»»
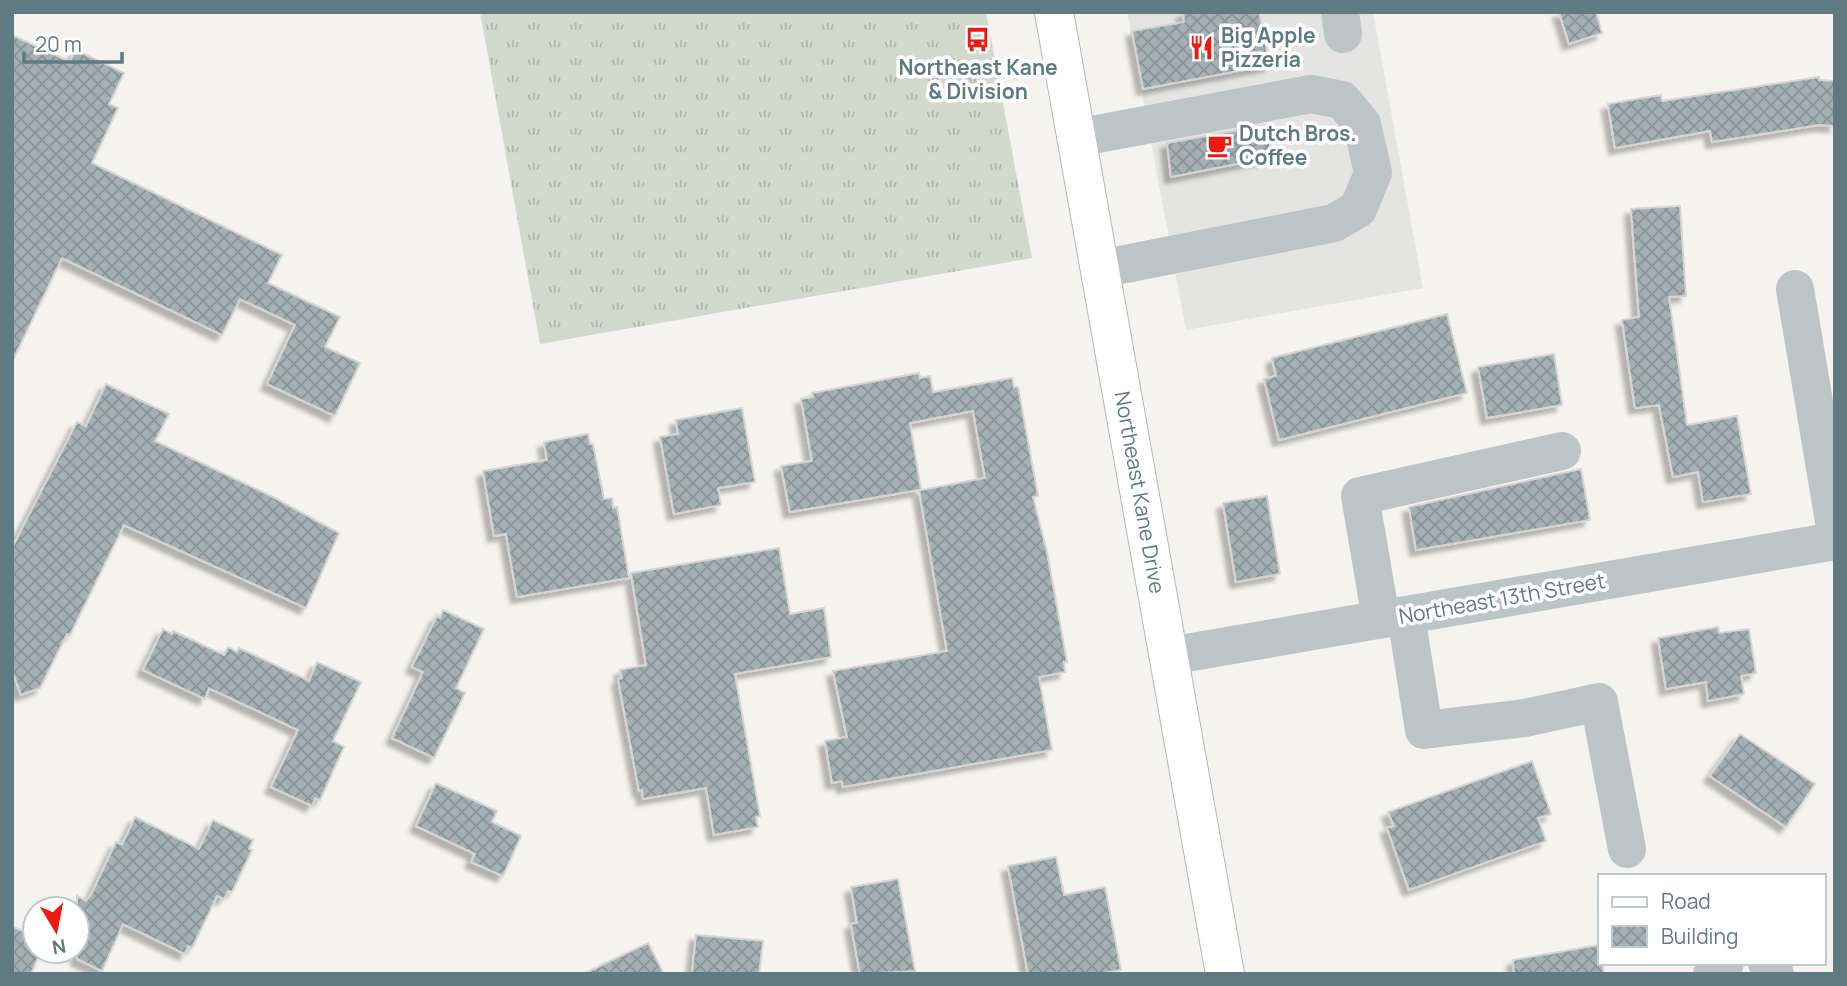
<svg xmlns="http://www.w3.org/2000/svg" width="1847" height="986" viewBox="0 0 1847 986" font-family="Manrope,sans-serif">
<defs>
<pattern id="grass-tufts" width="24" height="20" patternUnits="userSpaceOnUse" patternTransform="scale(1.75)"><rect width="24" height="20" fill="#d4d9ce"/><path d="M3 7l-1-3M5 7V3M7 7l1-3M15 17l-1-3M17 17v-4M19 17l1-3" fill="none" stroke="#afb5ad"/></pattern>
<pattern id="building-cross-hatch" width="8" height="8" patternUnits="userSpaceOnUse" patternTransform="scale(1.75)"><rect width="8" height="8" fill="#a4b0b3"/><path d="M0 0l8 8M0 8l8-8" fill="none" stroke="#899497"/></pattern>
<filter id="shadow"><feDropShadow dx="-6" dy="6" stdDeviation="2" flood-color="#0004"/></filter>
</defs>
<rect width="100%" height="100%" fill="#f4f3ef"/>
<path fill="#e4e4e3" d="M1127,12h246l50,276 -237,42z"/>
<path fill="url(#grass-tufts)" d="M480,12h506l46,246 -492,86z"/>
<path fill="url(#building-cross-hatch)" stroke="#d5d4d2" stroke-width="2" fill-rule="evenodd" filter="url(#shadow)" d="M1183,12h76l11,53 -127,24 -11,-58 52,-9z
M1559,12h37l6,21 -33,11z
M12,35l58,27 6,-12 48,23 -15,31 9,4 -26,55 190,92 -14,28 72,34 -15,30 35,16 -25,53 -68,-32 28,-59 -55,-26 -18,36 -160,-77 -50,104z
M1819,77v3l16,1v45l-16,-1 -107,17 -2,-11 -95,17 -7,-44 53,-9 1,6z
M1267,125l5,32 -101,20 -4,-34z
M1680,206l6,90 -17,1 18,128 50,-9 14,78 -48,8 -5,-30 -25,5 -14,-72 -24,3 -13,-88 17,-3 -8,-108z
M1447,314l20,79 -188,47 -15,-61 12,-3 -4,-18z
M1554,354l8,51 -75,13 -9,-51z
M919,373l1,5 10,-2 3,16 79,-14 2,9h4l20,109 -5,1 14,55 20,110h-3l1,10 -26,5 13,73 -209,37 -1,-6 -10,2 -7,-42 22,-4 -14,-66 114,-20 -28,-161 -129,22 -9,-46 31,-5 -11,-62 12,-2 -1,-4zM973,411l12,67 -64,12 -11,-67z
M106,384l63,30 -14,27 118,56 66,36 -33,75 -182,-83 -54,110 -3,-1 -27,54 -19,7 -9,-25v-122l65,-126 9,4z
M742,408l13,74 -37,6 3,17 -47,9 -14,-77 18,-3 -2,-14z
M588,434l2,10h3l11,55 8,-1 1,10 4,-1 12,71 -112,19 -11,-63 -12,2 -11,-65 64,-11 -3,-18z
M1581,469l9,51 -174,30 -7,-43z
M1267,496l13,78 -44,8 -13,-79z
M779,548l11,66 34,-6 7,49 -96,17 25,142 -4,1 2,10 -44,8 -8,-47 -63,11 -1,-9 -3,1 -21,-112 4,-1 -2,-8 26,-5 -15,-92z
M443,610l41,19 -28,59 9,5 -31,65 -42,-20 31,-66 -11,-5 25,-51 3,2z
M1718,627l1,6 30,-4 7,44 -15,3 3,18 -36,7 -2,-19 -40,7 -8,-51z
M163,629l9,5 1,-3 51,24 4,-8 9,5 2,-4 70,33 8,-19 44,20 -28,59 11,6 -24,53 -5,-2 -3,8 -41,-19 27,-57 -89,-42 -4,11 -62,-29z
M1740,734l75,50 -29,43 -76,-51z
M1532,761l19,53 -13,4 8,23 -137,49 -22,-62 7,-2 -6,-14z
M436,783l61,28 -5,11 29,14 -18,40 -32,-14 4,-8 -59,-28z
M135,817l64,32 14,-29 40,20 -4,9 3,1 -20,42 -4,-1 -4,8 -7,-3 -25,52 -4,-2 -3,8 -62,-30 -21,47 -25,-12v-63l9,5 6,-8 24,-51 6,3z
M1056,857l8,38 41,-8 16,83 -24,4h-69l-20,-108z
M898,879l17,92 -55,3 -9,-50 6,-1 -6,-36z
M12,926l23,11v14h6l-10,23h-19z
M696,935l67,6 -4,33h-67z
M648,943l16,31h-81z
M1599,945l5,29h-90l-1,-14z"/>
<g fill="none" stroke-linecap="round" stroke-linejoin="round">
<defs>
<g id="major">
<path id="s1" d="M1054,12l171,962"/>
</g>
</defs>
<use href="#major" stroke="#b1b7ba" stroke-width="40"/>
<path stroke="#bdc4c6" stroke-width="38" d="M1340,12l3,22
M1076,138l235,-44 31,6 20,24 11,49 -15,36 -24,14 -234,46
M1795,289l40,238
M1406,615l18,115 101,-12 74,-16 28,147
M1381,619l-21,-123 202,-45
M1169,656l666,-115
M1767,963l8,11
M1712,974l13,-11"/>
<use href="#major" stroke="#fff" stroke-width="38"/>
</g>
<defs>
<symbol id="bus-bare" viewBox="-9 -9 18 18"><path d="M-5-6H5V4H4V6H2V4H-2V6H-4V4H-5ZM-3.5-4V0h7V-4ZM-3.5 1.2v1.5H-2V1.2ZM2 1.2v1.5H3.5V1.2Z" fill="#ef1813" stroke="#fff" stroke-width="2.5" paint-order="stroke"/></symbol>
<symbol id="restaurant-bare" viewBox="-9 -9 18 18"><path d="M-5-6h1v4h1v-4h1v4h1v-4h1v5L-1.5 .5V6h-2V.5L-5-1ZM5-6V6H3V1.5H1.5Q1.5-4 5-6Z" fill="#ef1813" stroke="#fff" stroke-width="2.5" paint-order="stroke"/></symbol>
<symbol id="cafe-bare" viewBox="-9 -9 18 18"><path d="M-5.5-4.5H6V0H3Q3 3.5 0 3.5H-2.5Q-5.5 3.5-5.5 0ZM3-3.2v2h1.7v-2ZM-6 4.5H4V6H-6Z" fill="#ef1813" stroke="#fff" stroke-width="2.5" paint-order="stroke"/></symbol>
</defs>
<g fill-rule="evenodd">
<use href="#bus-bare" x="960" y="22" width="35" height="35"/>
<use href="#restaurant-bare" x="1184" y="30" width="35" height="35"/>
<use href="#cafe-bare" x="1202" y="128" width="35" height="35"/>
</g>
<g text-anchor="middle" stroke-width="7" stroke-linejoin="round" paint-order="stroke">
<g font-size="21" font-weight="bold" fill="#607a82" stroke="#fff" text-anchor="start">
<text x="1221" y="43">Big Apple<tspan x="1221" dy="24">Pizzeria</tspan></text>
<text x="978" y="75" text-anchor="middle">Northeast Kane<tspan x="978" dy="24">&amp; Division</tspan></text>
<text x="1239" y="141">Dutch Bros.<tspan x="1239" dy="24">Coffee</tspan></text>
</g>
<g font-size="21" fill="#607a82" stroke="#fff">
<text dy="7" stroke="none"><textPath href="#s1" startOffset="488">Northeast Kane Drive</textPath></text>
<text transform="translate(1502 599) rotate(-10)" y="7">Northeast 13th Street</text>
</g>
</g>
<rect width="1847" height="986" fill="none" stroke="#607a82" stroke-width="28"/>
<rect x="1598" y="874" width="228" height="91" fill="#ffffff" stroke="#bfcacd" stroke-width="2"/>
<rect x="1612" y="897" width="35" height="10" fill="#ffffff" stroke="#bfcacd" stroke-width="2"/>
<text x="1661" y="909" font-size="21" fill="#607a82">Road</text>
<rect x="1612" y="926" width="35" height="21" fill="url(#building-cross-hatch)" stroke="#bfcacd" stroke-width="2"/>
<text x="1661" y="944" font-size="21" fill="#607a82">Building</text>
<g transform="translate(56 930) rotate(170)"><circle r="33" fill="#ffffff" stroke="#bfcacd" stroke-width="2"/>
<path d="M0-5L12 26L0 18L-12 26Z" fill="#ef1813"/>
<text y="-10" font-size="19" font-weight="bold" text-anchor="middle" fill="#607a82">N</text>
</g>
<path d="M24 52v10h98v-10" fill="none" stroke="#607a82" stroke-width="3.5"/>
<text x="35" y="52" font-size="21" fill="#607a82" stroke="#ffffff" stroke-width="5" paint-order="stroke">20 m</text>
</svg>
««
▸ Task description: Scan the material above for the string "linejoin". Copy each line that holds it.

▸ Output for this task:
<g fill="none" stroke-linecap="round" stroke-linejoin="round">
<g text-anchor="middle" stroke-width="7" stroke-linejoin="round" paint-order="stroke">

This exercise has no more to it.